# 面向高效低成本 RAG 系统的网页检索感知分块（W-RAC）

- 来源：HuggingFace Daily Papers（社区热门论文）
- 发布时间：2026-01-08 08:00
- AIHOT 链接：https://aihot.virxact.com/items/cmo6spv6305jrsl4r9klsl99i
- 原文链接：https://arxiv.org/abs/2604.04936

## AI 摘要

研究团队提出专为网页文档设计的 W-RAC 分块框架，将文本提取与语义分块规划解耦，以结构化 ID 寻址单元管理内容，并仅利用 LLM 执行检索感知分组决策而非文本生成。该方法在消除幻觉风险、提升系统可观测性的同时，将分块相关 LLM 成本降低一个数量级，且保持或优于传统方法的检索性能。

## 正文

Retrieval-Augmented Generation (RAG) systems critically depend on effective document chunking strategies to balance retrieval quality, latency, and operational cost. Traditional chunking approaches, such as fixed-size, rule-based, or fully agentic chunking, often suffer from high token consumption, redundant text generation, limited scalability, and poor debuggability, especially for large-scale web content ingestion. In this paper, we propose Web Retrieval-Aware Chunking (W-RAC), a novel, cost-efficient chunking framework designed specifically for web-based documents. W-RAC decouples text extraction from semantic chunk planning by representing parsed web content as structured, ID-addressable units and leveraging large language models (LLMs) only for retrieval-aware grouping decisions rather than text generation. This significantly reduces token usage, eliminates hallucination risks, and improves system observability.Experimental analysis and architectural comparison demonstrate that W-RAC achieves comparable or better retrieval performance than traditional chunking approaches while reducing chunking-related LLM costs by an order of magnitude.

****************************************

• 你的任务:
1. 根据学习文本，W-RAC 只让大语言模型做哪一类决策，而不让它做什么？
2. 判断下面三句话是否符合学习文本，逐句回答“是”或“否”，并原样引用学习文本中起决定作用的字句。(a) W-RAC 是专门为网页文档设计的分块框架。(b) W-RAC 把分块相关的 LLM 成本降低了一半。(c) W-RAC 的检索性能不如传统分块方法。

****************************************

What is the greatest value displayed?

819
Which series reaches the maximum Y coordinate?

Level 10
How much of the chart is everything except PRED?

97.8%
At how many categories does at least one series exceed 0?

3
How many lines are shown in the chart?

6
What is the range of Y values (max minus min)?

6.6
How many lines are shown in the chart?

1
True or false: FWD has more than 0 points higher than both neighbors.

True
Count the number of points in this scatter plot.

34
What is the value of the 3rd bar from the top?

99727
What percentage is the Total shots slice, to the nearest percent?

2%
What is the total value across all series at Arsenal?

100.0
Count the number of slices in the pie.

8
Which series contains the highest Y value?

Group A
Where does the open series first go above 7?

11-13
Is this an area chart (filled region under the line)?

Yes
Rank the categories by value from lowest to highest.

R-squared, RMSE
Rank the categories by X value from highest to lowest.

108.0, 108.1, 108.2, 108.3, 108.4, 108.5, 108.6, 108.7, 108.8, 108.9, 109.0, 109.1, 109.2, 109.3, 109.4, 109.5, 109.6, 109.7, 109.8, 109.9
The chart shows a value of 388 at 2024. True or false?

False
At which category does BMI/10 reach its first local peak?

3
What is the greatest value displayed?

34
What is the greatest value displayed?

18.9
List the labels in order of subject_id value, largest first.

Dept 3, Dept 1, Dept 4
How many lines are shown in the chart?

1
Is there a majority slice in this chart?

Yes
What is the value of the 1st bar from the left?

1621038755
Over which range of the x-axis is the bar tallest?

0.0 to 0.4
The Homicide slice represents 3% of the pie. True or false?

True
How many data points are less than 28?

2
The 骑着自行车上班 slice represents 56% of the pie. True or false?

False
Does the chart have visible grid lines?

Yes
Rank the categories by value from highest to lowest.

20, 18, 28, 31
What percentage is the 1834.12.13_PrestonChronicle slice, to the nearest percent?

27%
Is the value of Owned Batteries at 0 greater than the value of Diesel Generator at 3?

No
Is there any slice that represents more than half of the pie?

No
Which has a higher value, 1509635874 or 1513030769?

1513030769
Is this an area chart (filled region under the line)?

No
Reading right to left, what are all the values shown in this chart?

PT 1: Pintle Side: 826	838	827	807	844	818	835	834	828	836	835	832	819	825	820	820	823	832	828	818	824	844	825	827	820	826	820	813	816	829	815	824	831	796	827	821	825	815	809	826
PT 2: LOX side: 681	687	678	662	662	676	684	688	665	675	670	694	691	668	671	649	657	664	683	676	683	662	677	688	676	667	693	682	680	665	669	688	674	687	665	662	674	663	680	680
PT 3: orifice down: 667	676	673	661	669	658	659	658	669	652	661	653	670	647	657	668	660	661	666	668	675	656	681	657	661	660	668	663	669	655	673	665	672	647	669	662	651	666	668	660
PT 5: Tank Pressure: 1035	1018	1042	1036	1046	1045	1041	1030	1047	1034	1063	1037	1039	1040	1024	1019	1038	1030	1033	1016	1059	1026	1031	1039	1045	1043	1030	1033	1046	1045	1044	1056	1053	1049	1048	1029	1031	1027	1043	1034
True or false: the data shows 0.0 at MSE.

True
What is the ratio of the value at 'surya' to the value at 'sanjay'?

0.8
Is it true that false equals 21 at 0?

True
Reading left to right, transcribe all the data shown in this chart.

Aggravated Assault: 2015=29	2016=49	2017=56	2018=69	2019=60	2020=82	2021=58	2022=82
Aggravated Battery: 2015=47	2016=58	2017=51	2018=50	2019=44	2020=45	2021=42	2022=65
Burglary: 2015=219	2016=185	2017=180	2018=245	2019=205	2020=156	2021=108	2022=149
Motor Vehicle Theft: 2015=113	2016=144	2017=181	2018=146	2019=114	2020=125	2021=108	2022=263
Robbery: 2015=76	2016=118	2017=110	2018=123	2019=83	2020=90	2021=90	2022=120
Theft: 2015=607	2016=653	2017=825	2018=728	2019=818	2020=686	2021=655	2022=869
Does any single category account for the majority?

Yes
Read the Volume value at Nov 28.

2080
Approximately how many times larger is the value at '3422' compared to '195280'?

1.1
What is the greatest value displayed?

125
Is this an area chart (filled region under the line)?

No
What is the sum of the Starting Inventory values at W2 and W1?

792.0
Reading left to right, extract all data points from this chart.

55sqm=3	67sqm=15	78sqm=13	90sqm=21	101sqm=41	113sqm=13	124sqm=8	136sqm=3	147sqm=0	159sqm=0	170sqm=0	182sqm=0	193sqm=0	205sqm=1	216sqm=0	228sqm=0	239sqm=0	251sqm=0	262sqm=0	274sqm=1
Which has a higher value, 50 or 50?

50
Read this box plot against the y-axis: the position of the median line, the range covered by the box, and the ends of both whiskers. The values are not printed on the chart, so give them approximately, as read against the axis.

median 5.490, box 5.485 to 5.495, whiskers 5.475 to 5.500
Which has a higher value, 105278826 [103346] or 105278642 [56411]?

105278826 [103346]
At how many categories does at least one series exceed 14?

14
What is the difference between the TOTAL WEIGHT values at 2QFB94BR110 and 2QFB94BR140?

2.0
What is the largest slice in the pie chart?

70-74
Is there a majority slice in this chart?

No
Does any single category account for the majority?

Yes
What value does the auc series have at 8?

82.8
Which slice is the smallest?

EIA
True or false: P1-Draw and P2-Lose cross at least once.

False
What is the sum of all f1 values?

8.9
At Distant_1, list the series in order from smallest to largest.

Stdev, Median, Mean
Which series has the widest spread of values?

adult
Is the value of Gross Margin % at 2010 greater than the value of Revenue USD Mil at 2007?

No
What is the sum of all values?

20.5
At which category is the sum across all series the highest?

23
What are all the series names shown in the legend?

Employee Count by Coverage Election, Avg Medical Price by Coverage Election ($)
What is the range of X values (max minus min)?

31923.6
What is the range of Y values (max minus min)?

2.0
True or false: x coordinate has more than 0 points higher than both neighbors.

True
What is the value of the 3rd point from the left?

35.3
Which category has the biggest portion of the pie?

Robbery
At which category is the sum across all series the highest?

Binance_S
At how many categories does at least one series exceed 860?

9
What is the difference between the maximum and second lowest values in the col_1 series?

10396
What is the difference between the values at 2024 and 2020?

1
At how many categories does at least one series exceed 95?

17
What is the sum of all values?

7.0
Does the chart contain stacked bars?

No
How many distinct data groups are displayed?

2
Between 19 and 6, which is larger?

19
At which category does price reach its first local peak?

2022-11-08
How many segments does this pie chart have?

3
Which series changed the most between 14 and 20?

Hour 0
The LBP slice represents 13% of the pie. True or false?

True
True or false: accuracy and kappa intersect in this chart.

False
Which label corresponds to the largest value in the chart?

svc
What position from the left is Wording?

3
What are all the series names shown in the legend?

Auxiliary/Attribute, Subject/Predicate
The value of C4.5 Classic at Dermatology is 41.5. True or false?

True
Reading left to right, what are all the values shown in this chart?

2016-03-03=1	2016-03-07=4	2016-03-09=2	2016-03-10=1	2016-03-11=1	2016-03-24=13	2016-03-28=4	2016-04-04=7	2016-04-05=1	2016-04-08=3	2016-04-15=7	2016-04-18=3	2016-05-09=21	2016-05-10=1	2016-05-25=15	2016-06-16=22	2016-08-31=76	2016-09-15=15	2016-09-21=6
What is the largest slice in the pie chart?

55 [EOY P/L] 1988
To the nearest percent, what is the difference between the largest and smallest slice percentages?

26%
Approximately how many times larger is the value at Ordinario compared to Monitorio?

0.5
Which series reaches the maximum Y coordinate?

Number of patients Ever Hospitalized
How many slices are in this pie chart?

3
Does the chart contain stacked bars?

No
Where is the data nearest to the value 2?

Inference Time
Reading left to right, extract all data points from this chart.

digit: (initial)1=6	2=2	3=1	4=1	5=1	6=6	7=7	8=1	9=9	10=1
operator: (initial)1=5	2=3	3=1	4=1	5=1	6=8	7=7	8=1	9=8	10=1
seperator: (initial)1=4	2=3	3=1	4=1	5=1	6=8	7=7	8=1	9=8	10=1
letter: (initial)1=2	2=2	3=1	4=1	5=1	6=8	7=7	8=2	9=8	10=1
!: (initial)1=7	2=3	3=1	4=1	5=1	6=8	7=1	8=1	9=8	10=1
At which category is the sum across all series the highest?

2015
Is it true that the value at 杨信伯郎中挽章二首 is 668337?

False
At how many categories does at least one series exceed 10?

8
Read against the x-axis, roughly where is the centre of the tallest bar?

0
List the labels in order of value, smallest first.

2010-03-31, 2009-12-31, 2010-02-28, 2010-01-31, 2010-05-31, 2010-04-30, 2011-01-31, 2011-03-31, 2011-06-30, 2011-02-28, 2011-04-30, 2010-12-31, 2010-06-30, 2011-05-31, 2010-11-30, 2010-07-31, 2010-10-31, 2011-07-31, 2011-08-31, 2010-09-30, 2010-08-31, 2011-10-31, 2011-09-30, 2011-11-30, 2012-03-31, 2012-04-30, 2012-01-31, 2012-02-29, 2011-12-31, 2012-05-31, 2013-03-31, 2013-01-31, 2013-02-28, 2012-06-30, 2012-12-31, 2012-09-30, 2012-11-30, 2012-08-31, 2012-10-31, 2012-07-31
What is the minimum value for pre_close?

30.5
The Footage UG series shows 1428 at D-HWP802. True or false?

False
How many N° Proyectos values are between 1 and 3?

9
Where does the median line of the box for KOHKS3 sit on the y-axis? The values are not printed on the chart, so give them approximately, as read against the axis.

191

****************************************

• 各题答案:
1. 只让大语言模型执行检索感知的分组决策，不让它生成文本。

2.
(a) 是：“专为网页文档设计的 W-RAC 分块框架”
(b) 否：“将分块相关 LLM 成本降低一个数量级”
(c) 否：“且保持或优于传统方法的检索性能”